# Unidentified ooths...? (Tansania)



## Papilio (May 18, 2007)

Hi  

Please help to identify these ooths. They're from Tansania

1





2


----------



## Morpheus uk (May 26, 2007)

I can only roughly guess that it might be a _Sphodromantis_ or a _Hierodula _ooth, but only because i had a _Hierodula grandis_ ooth a while back that looked a little like those though the grandis ooth was a little rougher


----------



## Rick (May 26, 2007)

Looks like a Sphodromantis.


----------



## Ian (May 27, 2007)

Actually, to me it looks like a mantis religiosa, but just taken in slightly darker light conditions.


----------



## Papilio (May 28, 2007)

To bo honest Ian confirmed my assumptions, could someone tell me which areas of the world do M. reilgiosa eichleri inhabit ?


----------



## Christian (May 29, 2007)

Hi.

Africa south of Sahara. Northern Africa is inhabited by the nominative subspecies.

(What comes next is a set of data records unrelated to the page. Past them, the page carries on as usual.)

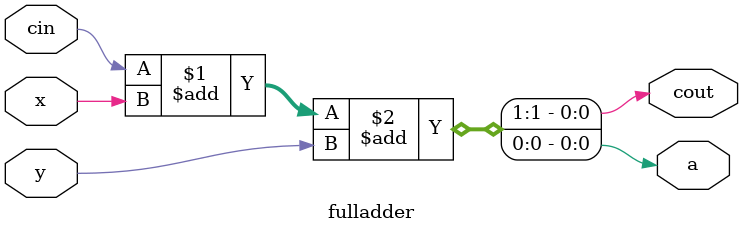
<source format=v>
module fulladder(
    input x,
    input y,
    input cin,
    output a,
    output cout
);

assign{cout,a} = cin+x+y;

endmodule
</source>
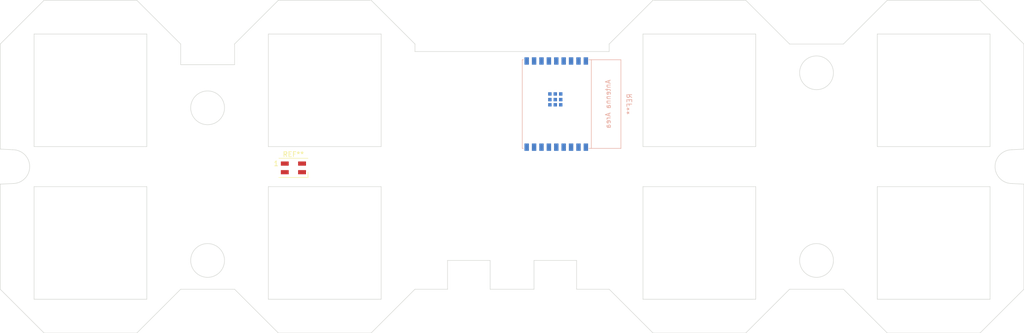
<source format=kicad_pcb>
(kicad_pcb (version 20221018) (generator pcbnew)

  (general
    (thickness 1.6)
  )

  (paper "A4")
  (layers
    (0 "F.Cu" signal)
    (31 "B.Cu" signal)
    (32 "B.Adhes" user "B.Adhesive")
    (33 "F.Adhes" user "F.Adhesive")
    (34 "B.Paste" user)
    (35 "F.Paste" user)
    (36 "B.SilkS" user "B.Silkscreen")
    (37 "F.SilkS" user "F.Silkscreen")
    (38 "B.Mask" user)
    (39 "F.Mask" user)
    (40 "Dwgs.User" user "User.Drawings")
    (41 "Cmts.User" user "User.Comments")
    (42 "Eco1.User" user "User.Eco1")
    (43 "Eco2.User" user "User.Eco2")
    (44 "Edge.Cuts" user)
    (45 "Margin" user)
    (46 "B.CrtYd" user "B.Courtyard")
    (47 "F.CrtYd" user "F.Courtyard")
    (48 "B.Fab" user)
    (49 "F.Fab" user)
    (50 "User.1" user)
    (51 "User.2" user)
    (52 "User.3" user)
    (53 "User.4" user)
    (54 "User.5" user)
    (55 "User.6" user)
    (56 "User.7" user)
    (57 "User.8" user)
    (58 "User.9" user)
  )

  (setup
    (pad_to_mask_clearance 0)
    (pcbplotparams
      (layerselection 0x00010fc_ffffffff)
      (plot_on_all_layers_selection 0x0000000_00000000)
      (disableapertmacros false)
      (usegerberextensions false)
      (usegerberattributes true)
      (usegerberadvancedattributes true)
      (creategerberjobfile true)
      (dashed_line_dash_ratio 12.000000)
      (dashed_line_gap_ratio 3.000000)
      (svgprecision 4)
      (plotframeref false)
      (viasonmask false)
      (mode 1)
      (useauxorigin false)
      (hpglpennumber 1)
      (hpglpenspeed 20)
      (hpglpendiameter 15.000000)
      (dxfpolygonmode true)
      (dxfimperialunits true)
      (dxfusepcbnewfont true)
      (psnegative false)
      (psa4output false)
      (plotreference true)
      (plotvalue true)
      (plotinvisibletext false)
      (sketchpadsonfab false)
      (subtractmaskfromsilk false)
      (outputformat 1)
      (mirror false)
      (drillshape 1)
      (scaleselection 1)
      (outputdirectory "")
    )
  )

  (net 0 "")

  (footprint "LED_SMD:LED_SK6812MINI_PLCC4_3.5x3.5mm_P1.75mm" (layer "F.Cu") (at 126.492 93.98))

  (footprint "Espressif:ESP32-C3-WROOM-02" (layer "B.Cu") (at 179.88 81.026 90))

  (gr_line (start 121.412 89.662) (end 144.272 89.662)
    (stroke (width 0.1) (type default)) (layer "Edge.Cuts") (tstamp 071f6cc0-993b-4de0-9f58-556bc758a1de))
  (gr_line (start 67.056 118.618) (end 75.946 127.508)
    (stroke (width 0.1) (type default)) (layer "Edge.Cuts") (tstamp 079ccd99-5f1e-4dcd-9e79-fb62e3885b82))
  (gr_line (start 244.856 97.79) (end 267.716 97.79)
    (stroke (width 0.1) (type default)) (layer "Edge.Cuts") (tstamp 0b227b0c-d89a-4202-a954-b701e92cfa7b))
  (gr_line (start 142.24 59.944) (end 151.13 68.834)
    (stroke (width 0.1) (type default)) (layer "Edge.Cuts") (tstamp 0e19eeb6-107f-49ab-b71e-f0e6b2fce514))
  (gr_line (start 267.716 120.65) (end 244.856 120.65)
    (stroke (width 0.1) (type default)) (layer "Edge.Cuts") (tstamp 0fdca225-fd6c-498d-9abe-07b9350a8bbb))
  (gr_line (start 114.554 68.834) (end 114.554 73.025)
    (stroke (width 0.1) (type default)) (layer "Edge.Cuts") (tstamp 126f6ef3-4e26-4b5d-805c-a53aae4f6620))
  (gr_line (start 157.734 118.618) (end 157.734 112.776)
    (stroke (width 0.1) (type default)) (layer "Edge.Cuts") (tstamp 12814bf5-9b8d-45a0-bb23-dd7e14bf405e))
  (gr_line (start 69.596 97.155) (end 67.056 97.282)
    (stroke (width 0.1) (type default)) (layer "Edge.Cuts") (tstamp 1492ef65-7777-431d-8e07-a7ad1c229386))
  (gr_arc (start 272.161 97.155) (mid 268.732 93.726) (end 272.161 90.297)
    (stroke (width 0.1) (type default)) (layer "Edge.Cuts") (tstamp 14fb4361-5db2-4361-9b9b-d886364e596f))
  (gr_line (start 220.218 120.65) (end 197.358 120.65)
    (stroke (width 0.1) (type default)) (layer "Edge.Cuts") (tstamp 1a787c69-3c14-4e34-99e9-edbb4a7e13c8))
  (gr_line (start 73.914 66.802) (end 73.914 89.662)
    (stroke (width 0.1) (type default)) (layer "Edge.Cuts") (tstamp 1e9e1f0a-038d-44d4-a85d-ee0375003fa9))
  (gr_line (start 197.358 97.79) (end 220.218 97.79)
    (stroke (width 0.1) (type default)) (layer "Edge.Cuts") (tstamp 21618e08-6048-4852-b67d-62f39630a44d))
  (gr_line (start 151.13 70.358) (end 190.5 70.358)
    (stroke (width 0.1) (type default)) (layer "Edge.Cuts") (tstamp 243ee95e-ff0b-43c9-8938-1068ddb7231d))
  (gr_line (start 267.716 89.662) (end 244.856 89.662)
    (stroke (width 0.1) (type default)) (layer "Edge.Cuts") (tstamp 27192014-55cc-4c90-a407-4a5bdae19246))
  (gr_line (start 244.856 120.65) (end 244.856 97.79)
    (stroke (width 0.1) (type default)) (layer "Edge.Cuts") (tstamp 27a5c1b8-4d55-4d06-9fe1-3f0fae236c34))
  (gr_line (start 121.412 97.79) (end 121.412 120.65)
    (stroke (width 0.1) (type default)) (layer "Edge.Cuts") (tstamp 2a16c140-2764-4505-89de-81bef00fdde8))
  (gr_line (start 197.358 89.662) (end 197.358 66.802)
    (stroke (width 0.1) (type default)) (layer "Edge.Cuts") (tstamp 2dd32e94-b882-43a7-8a48-be4c165ac72f))
  (gr_circle (center 232.537 74.676) (end 235.966 74.676)
    (stroke (width 0.1) (type default)) (fill none) (layer "Edge.Cuts") (tstamp 33194031-f1c9-4762-a05c-9a866e50b528))
  (gr_line (start 144.272 66.802) (end 121.412 66.802)
    (stroke (width 0.1) (type default)) (layer "Edge.Cuts") (tstamp 3b365fce-57e8-4304-8083-78047df3676c))
  (gr_line (start 218.186 59.944) (end 199.39 59.944)
    (stroke (width 0.1) (type default)) (layer "Edge.Cuts") (tstamp 3bb0c472-c8e3-4cf1-9755-d2f11765bac9))
  (gr_line (start 237.998 68.834) (end 246.888 59.944)
    (stroke (width 0.1) (type default)) (layer "Edge.Cuts") (tstamp 3f9efd1b-182f-4bc7-8151-4af86da324e7))
  (gr_line (start 103.632 68.834) (end 103.632 73.025)
    (stroke (width 0.1) (type default)) (layer "Edge.Cuts") (tstamp 40fcda24-c327-41a7-9da1-fa1d627fae19))
  (gr_line (start 220.218 66.802) (end 220.218 89.662)
    (stroke (width 0.1) (type default)) (layer "Edge.Cuts") (tstamp 41875460-d391-482d-bc98-46423bae927b))
  (gr_line (start 246.888 127.508) (end 237.998 118.618)
    (stroke (width 0.1) (type default)) (layer "Edge.Cuts") (tstamp 42c07850-a041-4147-822b-5e5a24e0129c))
  (gr_line (start 267.716 66.802) (end 267.716 89.662)
    (stroke (width 0.1) (type default)) (layer "Edge.Cuts") (tstamp 42f847f9-2634-4b93-8531-224d15a16bee))
  (gr_line (start 94.742 59.944) (end 75.946 59.944)
    (stroke (width 0.1) (type default)) (layer "Edge.Cuts") (tstamp 44cb9f74-8a5e-497d-ac2e-00e4a5f42b58))
  (gr_line (start 267.716 97.79) (end 267.716 120.65)
    (stroke (width 0.1) (type default)) (layer "Edge.Cuts") (tstamp 47d9ebe5-a3c5-4da7-acbb-e96908e720b7))
  (gr_line (start 123.444 127.508) (end 114.554 118.618)
    (stroke (width 0.1) (type default)) (layer "Edge.Cuts") (tstamp 4a25b817-3397-4a3a-b645-4db15a18017a))
  (gr_line (start 227.076 68.834) (end 218.186 59.944)
    (stroke (width 0.1) (type default)) (layer "Edge.Cuts") (tstamp 4d32054a-6e4d-4ea0-82e3-dacc799fce4b))
  (gr_line (start 69.596 90.297) (end 67.056 90.17)
    (stroke (width 0.1) (type default)) (layer "Edge.Cuts") (tstamp 4ebdcaad-9139-46a4-9a87-ee7e803f34ce))
  (gr_line (start 142.24 127.508) (end 123.444 127.508)
    (stroke (width 0.1) (type default)) (layer "Edge.Cuts") (tstamp 5022d7c7-953a-44e8-83ed-1af807c1ae1c))
  (gr_line (start 272.161 90.297) (end 274.574 90.17)
    (stroke (width 0.1) (type default)) (layer "Edge.Cuts") (tstamp 5b842f88-2cc7-46a1-95f3-71de0985ede7))
  (gr_line (start 114.554 118.618) (end 103.632 118.618)
    (stroke (width 0.1) (type default)) (layer "Edge.Cuts") (tstamp 5fe74d7c-4b71-41ac-96c6-0d8a8d9c9680))
  (gr_line (start 183.896 118.618) (end 183.896 112.776)
    (stroke (width 0.1) (type default)) (layer "Edge.Cuts") (tstamp 60544d35-c753-44d9-81a8-c23222876414))
  (gr_line (start 218.186 127.508) (end 227.076 118.618)
    (stroke (width 0.1) (type default)) (layer "Edge.Cuts") (tstamp 63eb2f4a-8f46-4b44-bba0-41ad325f818b))
  (gr_line (start 190.5 118.618) (end 199.39 127.508)
    (stroke (width 0.1) (type default)) (layer "Edge.Cuts") (tstamp 66afd5b3-9606-45a1-80bb-461254cb4505))
  (gr_line (start 103.632 73.025) (end 114.554 73.025)
    (stroke (width 0.1) (type default)) (layer "Edge.Cuts") (tstamp 6aef8a67-85c2-413d-ac82-b3aa029e64d6))
  (gr_line (start 75.946 59.944) (end 67.056 68.834)
    (stroke (width 0.1) (type default)) (layer "Edge.Cuts") (tstamp 6c193454-5472-40df-a2ba-92430f1da5b7))
  (gr_line (start 244.856 89.662) (end 244.856 66.802)
    (stroke (width 0.1) (type default)) (layer "Edge.Cuts") (tstamp 6ed45eb2-5572-404c-806f-55e982bbb63c))
  (gr_line (start 199.39 59.944) (end 190.5 68.834)
    (stroke (width 0.1) (type default)) (layer "Edge.Cuts") (tstamp 788e5f9c-59ba-48df-9268-58362f8a4803))
  (gr_circle (center 109.093 112.776) (end 105.664 112.776)
    (stroke (width 0.1) (type default)) (fill none) (layer "Edge.Cuts") (tstamp 82c7f742-a2b0-463f-be74-9ce7f2e93c6c))
  (gr_line (start 190.5 68.834) (end 190.5 70.358)
    (stroke (width 0.1) (type default)) (layer "Edge.Cuts") (tstamp 831761d5-514f-46f1-a03b-d3a8cb32a70e))
  (gr_line (start 183.896 112.776) (end 175.26 112.776)
    (stroke (width 0.1) (type default)) (layer "Edge.Cuts") (tstamp 84b9f17e-a252-49f1-a8a2-6450c7035fbb))
  (gr_line (start 67.056 68.834) (end 67.056 90.17)
    (stroke (width 0.1) (type default)) (layer "Edge.Cuts") (tstamp 8543023f-67a5-4d78-8adb-20dd65f92f5b))
  (gr_line (start 274.574 68.834) (end 274.574 90.17)
    (stroke (width 0.1) (type default)) (layer "Edge.Cuts") (tstamp 8a5889eb-4d7f-4373-a99e-e4dcb5a8d925))
  (gr_line (start 151.13 118.618) (end 142.24 127.508)
    (stroke (width 0.1) (type default)) (layer "Edge.Cuts") (tstamp 8c38d6b6-7e47-407a-8b70-15159e6b1f29))
  (gr_line (start 151.13 68.834) (end 151.13 70.358)
    (stroke (width 0.1) (type default)) (layer "Edge.Cuts") (tstamp 8cf3f056-cce5-4b0c-b7fc-56ed9401a88c))
  (gr_arc (start 69.596 90.297) (mid 73.025 93.726) (end 69.596 97.155)
    (stroke (width 0.1) (type default)) (layer "Edge.Cuts") (tstamp 8e3c35d9-8a06-4a51-b25d-bf519fd39d8c))
  (gr_line (start 244.856 66.802) (end 267.716 66.802)
    (stroke (width 0.1) (type default)) (layer "Edge.Cuts") (tstamp 8e5123a9-f6d4-4178-8aa8-5d4dc9e346e0))
  (gr_line (start 96.774 66.802) (end 73.914 66.802)
    (stroke (width 0.1) (type default)) (layer "Edge.Cuts") (tstamp 8ee8b6e0-be7f-4ca3-aaa7-aa4bd804c3ee))
  (gr_line (start 94.742 127.508) (end 103.632 118.618)
    (stroke (width 0.1) (type default)) (layer "Edge.Cuts") (tstamp 9404c407-2f67-47f7-b597-b28d5bcbfa4f))
  (gr_line (start 121.412 66.802) (end 121.412 89.662)
    (stroke (width 0.1) (type default)) (layer "Edge.Cuts") (tstamp 98b7f13d-b60e-4f46-b731-bfb3d2bb1a3c))
  (gr_line (start 274.574 118.618) (end 265.684 127.508)
    (stroke (width 0.1) (type default)) (layer "Edge.Cuts") (tstamp 98c08554-e065-4488-b9f6-0af03ce7097d))
  (gr_line (start 144.272 89.662) (end 144.272 66.802)
    (stroke (width 0.1) (type default)) (layer "Edge.Cuts") (tstamp 9ea9358a-2a04-484f-8513-9ec846ec3631))
  (gr_line (start 96.774 120.65) (end 96.774 97.79)
    (stroke (width 0.1) (type default)) (layer "Edge.Cuts") (tstamp a71abc70-ef92-4de2-b984-37d4617be20c))
  (gr_line (start 175.26 112.776) (end 175.26 118.618)
    (stroke (width 0.1) (type default)) (layer "Edge.Cuts") (tstamp ae1e9007-355e-4079-aaf3-f4e030d286d7))
  (gr_line (start 166.37 118.618) (end 175.26 118.618)
    (stroke (width 0.1) (type default)) (layer "Edge.Cuts") (tstamp b00bd34e-2cbb-44e4-a847-b189ccd1dacb))
  (gr_line (start 157.734 112.776) (end 166.37 112.776)
    (stroke (width 0.1) (type default)) (layer "Edge.Cuts") (tstamp b01c2588-d861-4457-9e82-222c386d88da))
  (gr_line (start 157.734 118.618) (end 151.13 118.618)
    (stroke (width 0.1) (type default)) (layer "Edge.Cuts") (tstamp b21e0764-981c-4db8-a329-ef062bbd411a))
  (gr_line (start 123.444 59.944) (end 142.24 59.944)
    (stroke (width 0.1) (type default)) (layer "Edge.Cuts") (tstamp b34d2ea1-d051-4472-ada8-051965ba9035))
  (gr_line (start 197.358 120.65) (end 197.358 97.79)
    (stroke (width 0.1) (type default)) (layer "Edge.Cuts") (tstamp b3cb2dc5-f704-4456-930a-ec939cd7c7c3))
  (gr_circle (center 232.537 112.776) (end 235.966 112.776)
    (stroke (width 0.1) (type default)) (fill none) (layer "Edge.Cuts") (tstamp b6df75ba-e195-41f5-b0d6-076f7aa51f6b))
  (gr_line (start 246.888 59.944) (end 265.684 59.944)
    (stroke (width 0.1) (type default)) (layer "Edge.Cuts") (tstamp b9b0b004-f834-4a88-b217-c064a51db563))
  (gr_line (start 272.161 97.155) (end 274.574 97.282)
    (stroke (width 0.1) (type default)) (layer "Edge.Cuts") (tstamp bafe0f86-f071-425f-a75c-b3a8826d5a56))
  (gr_line (start 220.218 97.79) (end 220.218 120.65)
    (stroke (width 0.1) (type default)) (layer "Edge.Cuts") (tstamp beb9ce8e-b8e9-4fbf-a19f-e2c88b43b2ad))
  (gr_circle (center 109.093 81.788) (end 112.522 81.788)
    (stroke (width 0.1) (type default)) (fill none) (layer "Edge.Cuts") (tstamp bfdebf15-c6cb-4fa1-9c17-e11cd6fd78e6))
  (gr_line (start 114.554 68.834) (end 123.444 59.944)
    (stroke (width 0.1) (type default)) (layer "Edge.Cuts") (tstamp c20a8f9e-b75e-4787-952e-9e31326b5bbb))
  (gr_line (start 199.39 127.508) (end 218.186 127.508)
    (stroke (width 0.1) (type default)) (layer "Edge.Cuts") (tstamp c3b46ac7-7c0b-4aa1-8247-845a63552440))
  (gr_line (start 96.774 89.662) (end 96.774 66.802)
    (stroke (width 0.1) (type default)) (layer "Edge.Cuts") (tstamp cb139b0c-f6b4-4399-b91f-1c6b1bef2848))
  (gr_line (start 166.37 112.776) (end 166.37 118.618)
    (stroke (width 0.1) (type default)) (layer "Edge.Cuts") (tstamp cec928e3-f648-446c-b000-443718daed66))
  (gr_line (start 227.076 118.618) (end 237.998 118.618)
    (stroke (width 0.1) (type default)) (layer "Edge.Cuts") (tstamp d12a46b3-ad5e-489b-a19b-e4d751928c7f))
  (gr_line (start 220.218 89.662) (end 197.358 89.662)
    (stroke (width 0.1) (type default)) (layer "Edge.Cuts") (tstamp d1b24732-2ced-4a30-baa0-825059505a5d))
  (gr_line (start 103.632 68.834) (end 94.742 59.944)
    (stroke (width 0.1) (type default)) (layer "Edge.Cuts") (tstamp d2403844-6851-4454-9da9-95c63ca99e68))
  (gr_line (start 265.684 59.944) (end 274.574 68.834)
    (stroke (width 0.1) (type default)) (layer "Edge.Cuts") (tstamp d58761bf-e257-4839-ab9a-86523cba3718))
  (gr_line (start 73.914 120.65) (end 96.774 120.65)
    (stroke (width 0.1) (type default)) (layer "Edge.Cuts") (tstamp d902d5b5-33e0-45db-9721-dad8d2015641))
  (gr_line (start 73.914 89.662) (end 96.774 89.662)
    (stroke (width 0.1) (type default)) (layer "Edge.Cuts") (tstamp dbd0c799-e847-4103-ba59-82de9f644e25))
  (gr_line (start 96.774 97.79) (end 73.914 97.79)
    (stroke (width 0.1) (type default)) (layer "Edge.Cuts") (tstamp e4ba4b0f-6567-405a-aa1b-aa07fdc3df57))
  (gr_line (start 190.5 118.618) (end 183.896 118.618)
    (stroke (width 0.1) (type default)) (layer "Edge.Cuts") (tstamp eaef6f97-430d-4304-8e49-7e339afcc657))
  (gr_line (start 121.412 120.65) (end 144.272 120.65)
    (stroke (width 0.1) (type default)) (layer "Edge.Cuts") (tstamp ee16c0bb-57e2-4be4-9576-6be02b4ffcd0))
  (gr_line (start 67.056 97.282) (end 67.056 118.618)
    (stroke (width 0.1) (type default)) (layer "Edge.Cuts") (tstamp ef80f236-e0ca-4b89-a534-2ac597b6a4f0))
  (gr_line (start 75.946 127.508) (end 94.742 127.508)
    (stroke (width 0.1) (type default)) (layer "Edge.Cuts") (tstamp f20f5896-50ab-480b-8f6d-3b22fc1b301b))
  (gr_line (start 144.272 120.65) (end 144.272 97.79)
    (stroke (width 0.1) (type default)) (layer "Edge.Cuts") (tstamp f268cc1b-eaf2-459a-8f93-243b14076cad))
  (gr_line (start 144.272 97.79) (end 121.412 97.79)
    (stroke (width 0.1) (type default)) (layer "Edge.Cuts") (tstamp f377c9a4-9569-48b6-8c2e-6b93e80f5035))
  (gr_line (start 73.914 97.79) (end 73.914 120.65)
    (stroke (width 0.1) (type default)) (layer "Edge.Cuts") (tstamp f3e32531-1e01-4189-af9f-1f0a80acb280))
  (gr_line (start 227.076 68.834) (end 237.998 68.834)
    (stroke (width 0.1) (type default)) (layer "Edge.Cuts") (tstamp f9fabea5-178e-4d3f-a824-d753da5d8a1e))
  (gr_line (start 265.684 127.508) (end 246.888 127.508)
    (stroke (width 0.1) (type default)) (layer "Edge.Cuts") (tstamp ff3414d7-f79c-4fa7-b761-4abb12f096e7))
  (gr_line (start 274.574 97.282) (end 274.574 118.618)
    (stroke (width 0.1) (type default)) (layer "Edge.Cuts") (tstamp ffa55b3f-c889-47f3-a549-bf8db4bcd481))
  (gr_line (start 197.358 66.802) (end 220.218 66.802)
    (stroke (width 0.1) (type default)) (layer "Edge.Cuts") (tstamp ffb7c62d-cca3-47ae-adaf-1cc53718ef27))

)

</source>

The ooths may well belong to another species, though.

Regards,

Christian


----------



## jarek (May 29, 2007)

> To bo honest Ian confirmed my assumptions, could someone tell me which areas of the world do M. reilgiosa eichleri inhabit ?


Mantis religiosa lives in: Poland - there is a proteted species, Germany,Slovakia, spain, Greece, macedonia, serbia,Italy. generaly south and midle europe.


----------



## Christian (May 29, 2007)

It actually lives in several subspecies from Spain to Japan and SE Asia and from Siberia to Cape of New Hope, plus the populations introduced in N-America.

Regards,

Christian


----------



## Butterfly (May 29, 2007)

I found a very large female Mantis Religiosa here in Southern California last year. Man them things get around. lol


----------